# Data extract

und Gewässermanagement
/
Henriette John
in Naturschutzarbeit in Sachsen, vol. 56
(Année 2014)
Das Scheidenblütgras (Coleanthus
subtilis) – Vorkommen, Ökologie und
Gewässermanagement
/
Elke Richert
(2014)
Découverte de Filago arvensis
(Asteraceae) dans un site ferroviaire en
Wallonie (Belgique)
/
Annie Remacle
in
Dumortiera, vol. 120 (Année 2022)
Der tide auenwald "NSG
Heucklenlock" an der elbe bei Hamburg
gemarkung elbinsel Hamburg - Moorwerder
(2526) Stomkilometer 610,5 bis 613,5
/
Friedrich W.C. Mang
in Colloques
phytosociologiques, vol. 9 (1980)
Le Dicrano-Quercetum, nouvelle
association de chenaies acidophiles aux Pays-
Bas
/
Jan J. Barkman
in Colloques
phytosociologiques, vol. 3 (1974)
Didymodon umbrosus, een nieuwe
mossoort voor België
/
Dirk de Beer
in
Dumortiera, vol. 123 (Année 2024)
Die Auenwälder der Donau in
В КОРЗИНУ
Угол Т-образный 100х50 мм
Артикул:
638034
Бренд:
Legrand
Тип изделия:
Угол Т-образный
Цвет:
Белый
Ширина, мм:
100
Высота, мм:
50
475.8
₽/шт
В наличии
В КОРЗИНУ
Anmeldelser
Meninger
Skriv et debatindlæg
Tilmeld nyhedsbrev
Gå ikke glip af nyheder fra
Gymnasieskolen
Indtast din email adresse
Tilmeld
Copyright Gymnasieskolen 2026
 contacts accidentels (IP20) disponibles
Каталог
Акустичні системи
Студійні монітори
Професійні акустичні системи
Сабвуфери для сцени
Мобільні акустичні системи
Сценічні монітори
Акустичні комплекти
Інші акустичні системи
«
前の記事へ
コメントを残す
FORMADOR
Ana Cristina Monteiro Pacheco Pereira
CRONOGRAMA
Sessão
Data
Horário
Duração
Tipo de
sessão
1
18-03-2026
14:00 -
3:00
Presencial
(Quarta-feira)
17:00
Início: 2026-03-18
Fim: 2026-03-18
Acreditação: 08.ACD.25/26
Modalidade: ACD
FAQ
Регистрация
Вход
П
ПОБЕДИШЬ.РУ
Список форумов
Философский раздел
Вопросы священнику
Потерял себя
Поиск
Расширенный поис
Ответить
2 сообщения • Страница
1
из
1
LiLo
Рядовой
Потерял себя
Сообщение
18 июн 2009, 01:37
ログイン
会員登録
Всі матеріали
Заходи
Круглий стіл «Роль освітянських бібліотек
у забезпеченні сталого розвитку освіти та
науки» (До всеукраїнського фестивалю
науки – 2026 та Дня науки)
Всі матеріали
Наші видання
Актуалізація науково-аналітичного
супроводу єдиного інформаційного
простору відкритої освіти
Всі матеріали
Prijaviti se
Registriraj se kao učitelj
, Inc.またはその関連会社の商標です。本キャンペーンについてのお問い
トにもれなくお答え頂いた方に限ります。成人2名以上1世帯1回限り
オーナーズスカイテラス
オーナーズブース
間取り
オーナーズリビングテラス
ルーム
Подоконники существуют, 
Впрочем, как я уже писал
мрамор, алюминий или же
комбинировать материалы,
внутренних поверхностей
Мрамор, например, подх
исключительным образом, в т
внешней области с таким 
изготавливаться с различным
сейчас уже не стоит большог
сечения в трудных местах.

# Exercise
Exactly as they appear above, write out all of the lines.

# Output of the exercise
und Gewässermanagement
/
Henriette John
in Naturschutzarbeit in Sachsen, vol. 56
(Année 2014)
Das Scheidenblütgras (Coleanthus
subtilis) – Vorkommen, Ökologie und
Gewässermanagement
/
Elke Richert
(2014)
Découverte de Filago arvensis
(Asteraceae) dans un site ferroviaire en
Wallonie (Belgique)
/
Annie Remacle
in
Dumortiera, vol. 120 (Année 2022)
Der tide auenwald "NSG
Heucklenlock" an der elbe bei Hamburg
gemarkung elbinsel Hamburg - Moorwerder
(2526) Stomkilometer 610,5 bis 613,5
/
Friedrich W.C. Mang
in Colloques
phytosociologiques, vol. 9 (1980)
Le Dicrano-Quercetum, nouvelle
association de chenaies acidophiles aux Pays-
Bas
/
Jan J. Barkman
in Colloques
phytosociologiques, vol. 3 (1974)
Didymodon umbrosus, een nieuwe
mossoort voor België
/
Dirk de Beer
in
Dumortiera, vol. 123 (Année 2024)
Die Auenwälder der Donau in
В КОРЗИНУ
Угол Т-образный 100х50 мм
Артикул:
638034
Бренд:
Legrand
Тип изделия:
Угол Т-образный
Цвет:
Белый
Ширина, мм:
100
Высота, мм:
50
475.8
₽/шт
В наличии
В КОРЗИНУ
Anmeldelser
Meninger
Skriv et debatindlæg
Tilmeld nyhedsbrev
Gå ikke glip af nyheder fra
Gymnasieskolen
Indtast din email adresse
Tilmeld
Copyright Gymnasieskolen 2026
 contacts accidentels (IP20) disponibles
Каталог
Акустичні системи
Студійні монітори
Професійні акустичні системи
Сабвуфери для сцени
Мобільні акустичні системи
Сценічні монітори
Акустичні комплекти
Інші акустичні системи
«
前の記事へ
コメントを残す
FORMADOR
Ana Cristina Monteiro Pacheco Pereira
CRONOGRAMA
Sessão
Data
Horário
Duração
Tipo de
sessão
1
18-03-2026
14:00 -
3:00
Presencial
(Quarta-feira)
17:00
Início: 2026-03-18
Fim: 2026-03-18
Acreditação: 08.ACD.25/26
Modalidade: ACD
FAQ
Регистрация
Вход
П
ПОБЕДИШЬ.РУ
Список форумов
Философский раздел
Вопросы священнику
Потерял себя
Поиск
Расширенный поис
Ответить
2 сообщения • Страница
1
из
1
LiLo
Рядовой
Потерял себя
Сообщение
18 июн 2009, 01:37
ログイン
会員登録
Всі матеріали
Заходи
Круглий стіл «Роль освітянських бібліотек
у забезпеченні сталого розвитку освіти та
науки» (До всеукраїнського фестивалю
науки – 2026 та Дня науки)
Всі матеріали
Наші видання
Актуалізація науково-аналітичного
супроводу єдиного інформаційного
простору відкритої освіти
Всі матеріали
Prijaviti se
Registriraj se kao učitelj
, Inc.またはその関連会社の商標です。本キャンペーンについてのお問い
トにもれなくお答え頂いた方に限ります。成人2名以上1世帯1回限り
オーナーズスカイテラス
オーナーズブース
間取り
オーナーズリビングテラス
ルーム
Подоконники существуют, 
Впрочем, как я уже писал
мрамор, алюминий или же
комбинировать материалы,
внутренних поверхностей
Мрамор, например, подх
исключительным образом, в т
внешней области с таким 
изготавливаться с различным
сейчас уже не стоит большог
сечения в трудных местах.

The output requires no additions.